Thursday, February 21: Graffiti should be completed and pictures posted to your blog for sharing with the class.
Friday, February 22: Rationales are due to me via email before you go to bed.
- thin cardboard or transparency (for making stencil)
- exact-o knife
- spray chalk OR spray paint and posterboard (for mock-up)
In this assignment, you will be making stencil graffiti. We discussed in class that graffiti can have multiple functions—it can be playful, subversive, or even just aesthetically pleasing. For this assignment, I would like for you to focus on graffiti’s rhetorical possibilities. That is, the combination of image, text, and location should be making an argument, attempting to change the way passers-by think about something beyond simply making them smile. Because we have an in-class activity involving playful, take-a-second-look-at-the-world-around-you graffiti, I want to discourage you from making that your argument this time around. If you are disrupting the way people engage with the world around them, have a specific reason for doing so!

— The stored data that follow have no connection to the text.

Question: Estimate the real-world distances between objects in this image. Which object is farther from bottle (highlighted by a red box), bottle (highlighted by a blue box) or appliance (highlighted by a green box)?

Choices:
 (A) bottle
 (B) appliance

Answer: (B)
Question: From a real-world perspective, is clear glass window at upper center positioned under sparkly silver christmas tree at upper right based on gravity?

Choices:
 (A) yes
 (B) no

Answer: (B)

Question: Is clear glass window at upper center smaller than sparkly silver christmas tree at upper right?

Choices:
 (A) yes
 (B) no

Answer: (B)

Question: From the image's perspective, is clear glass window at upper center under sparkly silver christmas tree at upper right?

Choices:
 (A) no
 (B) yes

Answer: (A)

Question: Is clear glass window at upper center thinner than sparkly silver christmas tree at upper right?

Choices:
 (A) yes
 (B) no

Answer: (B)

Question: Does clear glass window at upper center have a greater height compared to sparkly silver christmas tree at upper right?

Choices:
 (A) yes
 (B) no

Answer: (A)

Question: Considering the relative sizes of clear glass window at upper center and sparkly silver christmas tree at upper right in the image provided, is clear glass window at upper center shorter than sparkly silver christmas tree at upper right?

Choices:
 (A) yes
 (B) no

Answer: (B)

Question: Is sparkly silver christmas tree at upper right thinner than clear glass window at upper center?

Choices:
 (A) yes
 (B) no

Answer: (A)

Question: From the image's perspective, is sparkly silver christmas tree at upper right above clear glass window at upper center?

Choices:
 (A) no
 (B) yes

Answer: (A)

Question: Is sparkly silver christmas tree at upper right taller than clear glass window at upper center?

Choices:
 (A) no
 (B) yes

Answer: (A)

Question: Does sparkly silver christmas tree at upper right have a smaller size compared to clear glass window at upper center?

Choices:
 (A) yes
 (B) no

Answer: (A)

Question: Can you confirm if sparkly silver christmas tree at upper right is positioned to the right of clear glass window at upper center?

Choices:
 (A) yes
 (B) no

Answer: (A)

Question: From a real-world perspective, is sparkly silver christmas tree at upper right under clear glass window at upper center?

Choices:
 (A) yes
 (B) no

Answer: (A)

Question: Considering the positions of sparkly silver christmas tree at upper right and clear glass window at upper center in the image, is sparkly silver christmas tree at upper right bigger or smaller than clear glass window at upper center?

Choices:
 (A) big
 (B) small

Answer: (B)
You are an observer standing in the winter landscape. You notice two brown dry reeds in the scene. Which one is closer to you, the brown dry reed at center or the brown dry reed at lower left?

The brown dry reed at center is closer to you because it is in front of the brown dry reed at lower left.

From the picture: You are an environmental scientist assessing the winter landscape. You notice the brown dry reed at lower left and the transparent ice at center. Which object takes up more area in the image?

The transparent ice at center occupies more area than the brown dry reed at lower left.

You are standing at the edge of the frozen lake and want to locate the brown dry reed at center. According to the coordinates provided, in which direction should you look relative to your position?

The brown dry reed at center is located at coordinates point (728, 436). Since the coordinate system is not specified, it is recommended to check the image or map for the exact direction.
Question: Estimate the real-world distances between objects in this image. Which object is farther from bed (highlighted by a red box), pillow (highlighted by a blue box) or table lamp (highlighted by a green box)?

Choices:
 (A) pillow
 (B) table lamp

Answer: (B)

The location you choose for your graffiti should not simply act as a point of distribution but should actually play a part in your argument itself. Keep in mind that you are not limited to campus locations: through the magic of photoshop (or even of just drawing an arrow onto a photo), your graffiti can appear anywhere in the world, wherever you think it would be the most effective. You are still required to take your stencil on a trial run, however—just spray it onto some posterboard to see how it turns out. If you do choose a campus location, you are welcome to put up a temporary version of your image-text using spray chalk or Halloween hair spray in lieu of paint; in this case, a posterboard version would be unnecessary.
As usual, your project should be accompanied by a rationale; this one should be about 500 words. In it you should answer the questions laid out on the “On Rationales” page and explain how your image, text, and location work together. Bear in mind that you are also making choices about typeface, color, level of detail, etc. Don’t forget to draw on our readings (including Exit through the Gift Shop; you may also find Drucker’s “Language in the Landscape” to be useful), and feel free to do additional research of your own and cite it properly!

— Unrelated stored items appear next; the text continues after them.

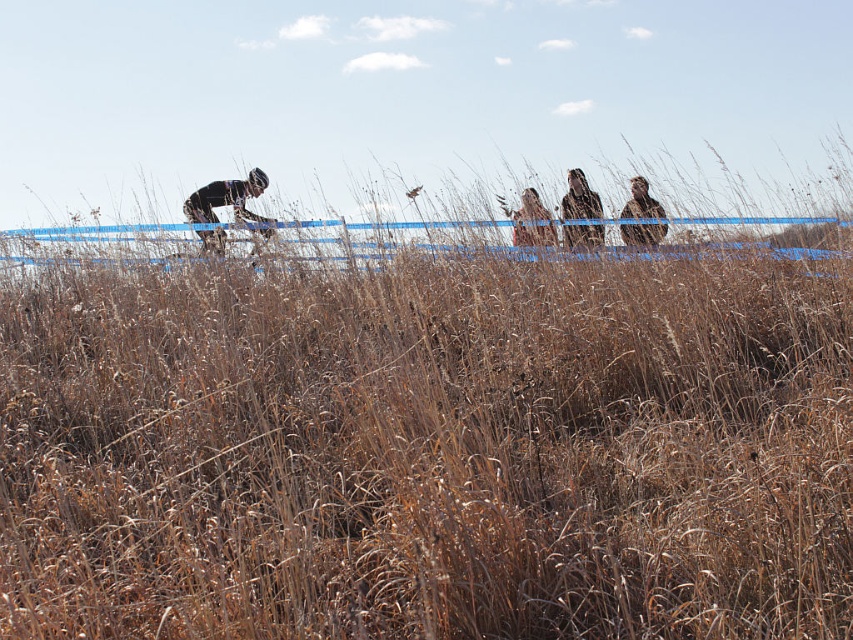
Question: Which point is closer to the camera?

Choices:
 (A) dark brown leather jacket at upper center
 (B) brown fur coat at upper center

Answer: (A)

Question: Which object is the farthest from the dark brown leather jacket at upper center?

Choices:
 (A) light brown hair at upper center
 (B) brown fur coat at upper center

Answer: (B)

Question: Does dark brown leather jacket at upper center lie in front of brown fur coat at upper center?

Choices:
 (A) no
 (B) yes

Answer: (B)

Question: In this image, where is dark brown leather jacket at upper center located relative to light brown hair at upper center?

Choices:
 (A) below
 (B) above

Answer: (B)

Question: Estimate the real-world distances between objects in this image. Which object is closer to the dark brown leather jacket at upper center?

Choices:
 (A) matte black cycling suit at left
 (B) light brown hair at upper center

Answer: (B)

Question: Can you confirm if matte black cycling suit at left is smaller than dark brown leather jacket at upper center?

Choices:
 (A) no
 (B) yes

Answer: (A)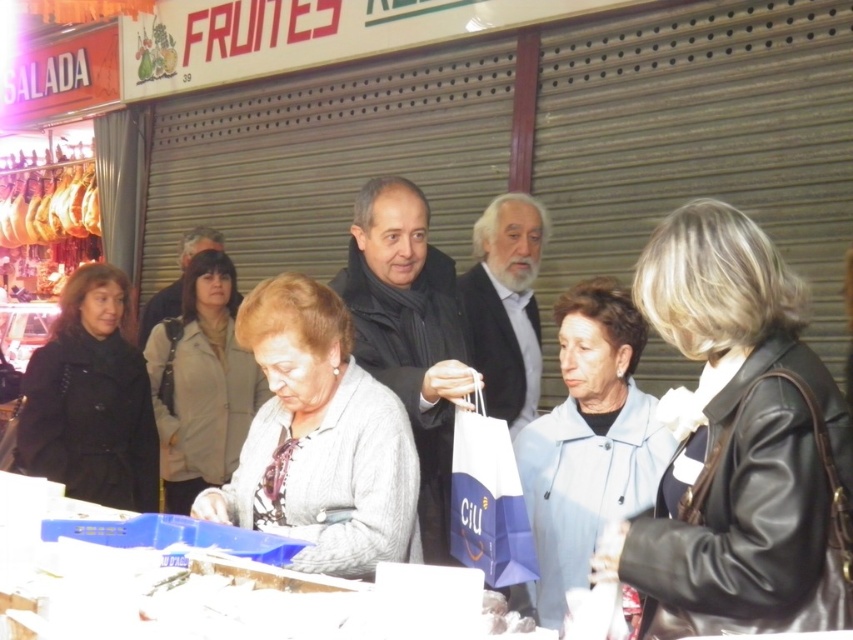
You are standing at the entrance of the market stall and see the white paper shopping bag at center located at point (488,499). If you want to pick it up, which direction should you move relative to your current position?

The white paper shopping bag at center is located at point (488,499), so you should move towards the center of the image to pick it up.

You are standing at the center of the scene. There is a white beard located at point (506, 305). Can you see the white beard from your current position?

Yes, the white beard at center is located at point (506, 305), so you can see it from the center of the scene.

Questions I will ask myself:
- Does the project follow all directions?
- Does the graffiti combine image, text, and location to make an argument? That is, is this project soundly engineered?
- Does the project make its argument using the affordances of graffiti, showing rather than telling? Is the message well suited to the medium?
- Is the concept of the project (note: NOT the execution of the stencil) complex/ambitious?
- Is the rationale clear, thorough, and convincing?